◆ Stored records ◆
————————

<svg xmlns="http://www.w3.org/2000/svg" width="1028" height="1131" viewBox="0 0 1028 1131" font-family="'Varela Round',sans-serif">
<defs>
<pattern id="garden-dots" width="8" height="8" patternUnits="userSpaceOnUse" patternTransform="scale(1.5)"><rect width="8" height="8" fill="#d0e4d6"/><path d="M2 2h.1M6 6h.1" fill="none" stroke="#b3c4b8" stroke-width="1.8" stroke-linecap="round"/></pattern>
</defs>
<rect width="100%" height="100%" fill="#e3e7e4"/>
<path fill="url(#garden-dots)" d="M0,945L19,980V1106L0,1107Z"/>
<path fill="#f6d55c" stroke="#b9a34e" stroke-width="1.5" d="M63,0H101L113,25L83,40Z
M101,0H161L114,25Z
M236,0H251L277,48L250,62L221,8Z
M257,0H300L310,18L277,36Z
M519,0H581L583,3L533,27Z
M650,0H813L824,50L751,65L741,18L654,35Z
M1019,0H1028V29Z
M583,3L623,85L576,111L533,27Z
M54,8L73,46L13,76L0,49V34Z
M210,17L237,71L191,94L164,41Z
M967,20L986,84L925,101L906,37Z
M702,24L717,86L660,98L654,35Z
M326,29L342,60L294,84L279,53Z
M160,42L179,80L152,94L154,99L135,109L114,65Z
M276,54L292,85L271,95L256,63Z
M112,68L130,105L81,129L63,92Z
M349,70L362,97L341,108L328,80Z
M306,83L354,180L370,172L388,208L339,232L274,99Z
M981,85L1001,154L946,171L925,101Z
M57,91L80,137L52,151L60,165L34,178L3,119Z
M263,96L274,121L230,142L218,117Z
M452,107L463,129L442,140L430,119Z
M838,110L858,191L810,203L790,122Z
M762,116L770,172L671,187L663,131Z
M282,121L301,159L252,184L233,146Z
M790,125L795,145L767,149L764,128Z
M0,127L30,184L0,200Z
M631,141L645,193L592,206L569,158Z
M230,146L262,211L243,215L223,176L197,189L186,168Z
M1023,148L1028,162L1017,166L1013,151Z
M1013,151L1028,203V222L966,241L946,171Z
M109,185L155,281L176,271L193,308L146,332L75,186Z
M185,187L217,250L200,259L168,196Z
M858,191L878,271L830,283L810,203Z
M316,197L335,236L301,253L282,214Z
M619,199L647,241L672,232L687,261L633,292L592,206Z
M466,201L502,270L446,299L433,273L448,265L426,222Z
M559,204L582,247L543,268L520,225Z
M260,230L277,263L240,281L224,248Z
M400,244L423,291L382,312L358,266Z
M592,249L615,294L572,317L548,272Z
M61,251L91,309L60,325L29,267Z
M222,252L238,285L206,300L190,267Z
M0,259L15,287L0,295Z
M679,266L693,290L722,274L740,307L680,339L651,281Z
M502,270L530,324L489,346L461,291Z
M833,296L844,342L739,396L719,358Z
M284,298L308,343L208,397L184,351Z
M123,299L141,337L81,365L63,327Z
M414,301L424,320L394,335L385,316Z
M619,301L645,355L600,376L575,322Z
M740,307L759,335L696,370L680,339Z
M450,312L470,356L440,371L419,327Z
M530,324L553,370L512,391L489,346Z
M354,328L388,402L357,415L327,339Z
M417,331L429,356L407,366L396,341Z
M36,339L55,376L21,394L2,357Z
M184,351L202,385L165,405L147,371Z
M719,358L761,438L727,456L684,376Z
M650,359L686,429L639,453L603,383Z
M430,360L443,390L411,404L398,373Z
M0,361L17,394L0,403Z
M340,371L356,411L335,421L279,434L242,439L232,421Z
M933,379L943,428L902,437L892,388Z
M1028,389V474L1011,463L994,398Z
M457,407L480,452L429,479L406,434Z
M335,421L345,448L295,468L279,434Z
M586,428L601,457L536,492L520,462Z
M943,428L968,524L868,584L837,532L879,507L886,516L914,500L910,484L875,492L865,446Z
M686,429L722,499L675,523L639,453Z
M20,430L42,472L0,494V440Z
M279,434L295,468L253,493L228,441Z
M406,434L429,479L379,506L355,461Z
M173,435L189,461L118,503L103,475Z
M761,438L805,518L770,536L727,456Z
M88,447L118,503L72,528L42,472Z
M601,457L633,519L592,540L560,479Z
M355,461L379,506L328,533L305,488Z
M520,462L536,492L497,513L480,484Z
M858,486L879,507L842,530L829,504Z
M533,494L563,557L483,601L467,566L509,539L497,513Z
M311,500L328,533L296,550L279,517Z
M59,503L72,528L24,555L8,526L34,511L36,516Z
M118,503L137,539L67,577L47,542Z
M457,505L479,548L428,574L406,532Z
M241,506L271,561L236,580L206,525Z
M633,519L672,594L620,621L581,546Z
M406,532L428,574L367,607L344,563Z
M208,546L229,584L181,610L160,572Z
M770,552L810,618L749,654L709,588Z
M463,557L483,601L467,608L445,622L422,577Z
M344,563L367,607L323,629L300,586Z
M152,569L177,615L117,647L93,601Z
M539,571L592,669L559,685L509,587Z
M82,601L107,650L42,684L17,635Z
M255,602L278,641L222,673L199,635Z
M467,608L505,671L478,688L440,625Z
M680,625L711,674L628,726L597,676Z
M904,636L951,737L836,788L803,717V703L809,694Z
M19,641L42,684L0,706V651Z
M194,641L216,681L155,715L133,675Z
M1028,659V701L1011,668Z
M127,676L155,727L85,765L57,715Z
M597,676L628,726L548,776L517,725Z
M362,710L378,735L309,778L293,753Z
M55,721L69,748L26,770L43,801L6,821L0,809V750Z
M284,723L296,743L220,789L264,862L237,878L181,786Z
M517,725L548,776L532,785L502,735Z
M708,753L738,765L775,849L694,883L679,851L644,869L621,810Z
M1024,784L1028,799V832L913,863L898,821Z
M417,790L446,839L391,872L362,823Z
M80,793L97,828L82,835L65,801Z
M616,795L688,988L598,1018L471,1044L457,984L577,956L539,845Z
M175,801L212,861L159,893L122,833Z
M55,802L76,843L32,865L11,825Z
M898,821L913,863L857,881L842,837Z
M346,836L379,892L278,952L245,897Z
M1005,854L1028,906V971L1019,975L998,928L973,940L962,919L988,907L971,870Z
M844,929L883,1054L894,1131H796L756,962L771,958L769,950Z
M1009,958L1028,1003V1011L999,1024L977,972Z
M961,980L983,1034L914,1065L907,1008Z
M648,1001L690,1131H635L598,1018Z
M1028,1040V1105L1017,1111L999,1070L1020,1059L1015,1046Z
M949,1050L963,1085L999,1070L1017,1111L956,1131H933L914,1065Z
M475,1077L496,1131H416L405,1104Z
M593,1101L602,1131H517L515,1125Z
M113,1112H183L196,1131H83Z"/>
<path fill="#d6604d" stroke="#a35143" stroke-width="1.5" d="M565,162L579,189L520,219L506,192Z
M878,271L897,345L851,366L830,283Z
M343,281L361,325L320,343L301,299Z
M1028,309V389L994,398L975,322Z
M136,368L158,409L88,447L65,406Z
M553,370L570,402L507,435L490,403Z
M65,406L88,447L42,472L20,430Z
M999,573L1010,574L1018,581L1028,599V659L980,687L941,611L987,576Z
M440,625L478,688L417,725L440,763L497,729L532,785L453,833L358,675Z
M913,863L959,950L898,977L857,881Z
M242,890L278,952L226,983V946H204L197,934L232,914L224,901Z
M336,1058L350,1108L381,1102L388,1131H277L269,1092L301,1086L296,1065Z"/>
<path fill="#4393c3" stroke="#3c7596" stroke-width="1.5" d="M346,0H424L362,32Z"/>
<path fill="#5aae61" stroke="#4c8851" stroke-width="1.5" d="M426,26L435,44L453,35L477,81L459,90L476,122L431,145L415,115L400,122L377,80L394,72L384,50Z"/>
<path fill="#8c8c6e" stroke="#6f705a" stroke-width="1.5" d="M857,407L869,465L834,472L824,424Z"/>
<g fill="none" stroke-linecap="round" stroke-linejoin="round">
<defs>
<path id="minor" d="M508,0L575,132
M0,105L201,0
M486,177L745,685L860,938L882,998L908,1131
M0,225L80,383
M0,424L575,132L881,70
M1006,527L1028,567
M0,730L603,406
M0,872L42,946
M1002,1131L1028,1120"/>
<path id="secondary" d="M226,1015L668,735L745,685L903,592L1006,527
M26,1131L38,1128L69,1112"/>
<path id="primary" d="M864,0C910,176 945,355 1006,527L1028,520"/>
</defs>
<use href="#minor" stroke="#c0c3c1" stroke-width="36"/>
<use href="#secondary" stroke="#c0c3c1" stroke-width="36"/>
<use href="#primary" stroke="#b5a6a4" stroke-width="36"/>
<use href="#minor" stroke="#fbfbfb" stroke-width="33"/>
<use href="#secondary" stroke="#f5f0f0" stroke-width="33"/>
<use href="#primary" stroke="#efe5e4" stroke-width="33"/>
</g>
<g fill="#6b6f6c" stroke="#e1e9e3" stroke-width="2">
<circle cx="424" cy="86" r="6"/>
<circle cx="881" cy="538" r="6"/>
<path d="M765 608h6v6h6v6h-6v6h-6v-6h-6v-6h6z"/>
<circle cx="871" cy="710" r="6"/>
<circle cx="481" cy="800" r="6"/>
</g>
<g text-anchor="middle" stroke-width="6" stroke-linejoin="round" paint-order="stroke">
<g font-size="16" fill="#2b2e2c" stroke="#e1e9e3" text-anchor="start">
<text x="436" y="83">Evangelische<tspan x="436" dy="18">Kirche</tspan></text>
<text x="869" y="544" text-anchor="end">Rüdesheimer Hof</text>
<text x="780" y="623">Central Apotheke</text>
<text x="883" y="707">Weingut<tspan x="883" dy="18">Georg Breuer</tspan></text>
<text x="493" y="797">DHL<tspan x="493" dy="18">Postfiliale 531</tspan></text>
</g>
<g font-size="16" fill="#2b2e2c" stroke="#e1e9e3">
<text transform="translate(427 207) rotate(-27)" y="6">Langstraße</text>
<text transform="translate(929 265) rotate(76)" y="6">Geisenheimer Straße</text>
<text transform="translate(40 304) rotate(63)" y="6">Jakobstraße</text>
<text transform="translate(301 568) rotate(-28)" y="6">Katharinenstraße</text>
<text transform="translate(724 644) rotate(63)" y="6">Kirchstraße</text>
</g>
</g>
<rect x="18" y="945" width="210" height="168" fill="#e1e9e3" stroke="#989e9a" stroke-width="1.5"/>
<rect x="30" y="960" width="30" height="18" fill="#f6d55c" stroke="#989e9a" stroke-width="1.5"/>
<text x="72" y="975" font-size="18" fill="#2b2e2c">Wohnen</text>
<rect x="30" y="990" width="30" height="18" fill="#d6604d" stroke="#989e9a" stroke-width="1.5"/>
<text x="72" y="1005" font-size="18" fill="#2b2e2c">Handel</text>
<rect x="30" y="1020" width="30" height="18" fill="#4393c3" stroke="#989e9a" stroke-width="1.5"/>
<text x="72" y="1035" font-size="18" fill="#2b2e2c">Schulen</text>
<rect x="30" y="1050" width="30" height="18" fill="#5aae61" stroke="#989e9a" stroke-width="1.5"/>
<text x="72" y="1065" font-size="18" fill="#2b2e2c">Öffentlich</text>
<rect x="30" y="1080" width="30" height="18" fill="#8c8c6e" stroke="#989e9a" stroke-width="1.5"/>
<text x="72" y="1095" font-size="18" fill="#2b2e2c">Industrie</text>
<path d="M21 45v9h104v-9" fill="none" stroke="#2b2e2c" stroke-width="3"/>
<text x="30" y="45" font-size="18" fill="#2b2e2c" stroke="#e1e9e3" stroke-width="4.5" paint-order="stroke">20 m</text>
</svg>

————————

◆ Task item ◆
Transcribe the records above exactly, beginning at the line that contains "M790,125L795,145L767,149L764,128Z" and ending with the line that contains "M761,438L805,518L770,536L727,456Z", both included, and nothing else.

◆ Solution below ◆
M790,125L795,145L767,149L764,128Z
M0,127L30,184L0,200Z
M631,141L645,193L592,206L569,158Z
M230,146L262,211L243,215L223,176L197,189L186,168Z
M1023,148L1028,162L1017,166L1013,151Z
M1013,151L1028,203V222L966,241L946,171Z
M109,185L155,281L176,271L193,308L146,332L75,186Z
M185,187L217,250L200,259L168,196Z
M858,191L878,271L830,283L810,203Z
M316,197L335,236L301,253L282,214Z
M619,199L647,241L672,232L687,261L633,292L592,206Z
M466,201L502,270L446,299L433,273L448,265L426,222Z
M559,204L582,247L543,268L520,225Z
M260,230L277,263L240,281L224,248Z
M400,244L423,291L382,312L358,266Z
M592,249L615,294L572,317L548,272Z
M61,251L91,309L60,325L29,267Z
M222,252L238,285L206,300L190,267Z
M0,259L15,287L0,295Z
M679,266L693,290L722,274L740,307L680,339L651,281Z
M502,270L530,324L489,346L461,291Z
M833,296L844,342L739,396L719,358Z
M284,298L308,343L208,397L184,351Z
M123,299L141,337L81,365L63,327Z
M414,301L424,320L394,335L385,316Z
M619,301L645,355L600,376L575,322Z
M740,307L759,335L696,370L680,339Z
M450,312L470,356L440,371L419,327Z
M530,324L553,370L512,391L489,346Z
M354,328L388,402L357,415L327,339Z
M417,331L429,356L407,366L396,341Z
M36,339L55,376L21,394L2,357Z
M184,351L202,385L165,405L147,371Z
M719,358L761,438L727,456L684,376Z
M650,359L686,429L639,453L603,383Z
M430,360L443,390L411,404L398,373Z
M0,361L17,394L0,403Z
M340,371L356,411L335,421L279,434L242,439L232,421Z
M933,379L943,428L902,437L892,388Z
M1028,389V474L1011,463L994,398Z
M457,407L480,452L429,479L406,434Z
M335,421L345,448L295,468L279,434Z
M586,428L601,457L536,492L520,462Z
M943,428L968,524L868,584L837,532L879,507L886,516L914,500L910,484L875,492L865,446Z
M686,429L722,499L675,523L639,453Z
M20,430L42,472L0,494V440Z
M279,434L295,468L253,493L228,441Z
M406,434L429,479L379,506L355,461Z
M173,435L189,461L118,503L103,475Z
M761,438L805,518L770,536L727,456Z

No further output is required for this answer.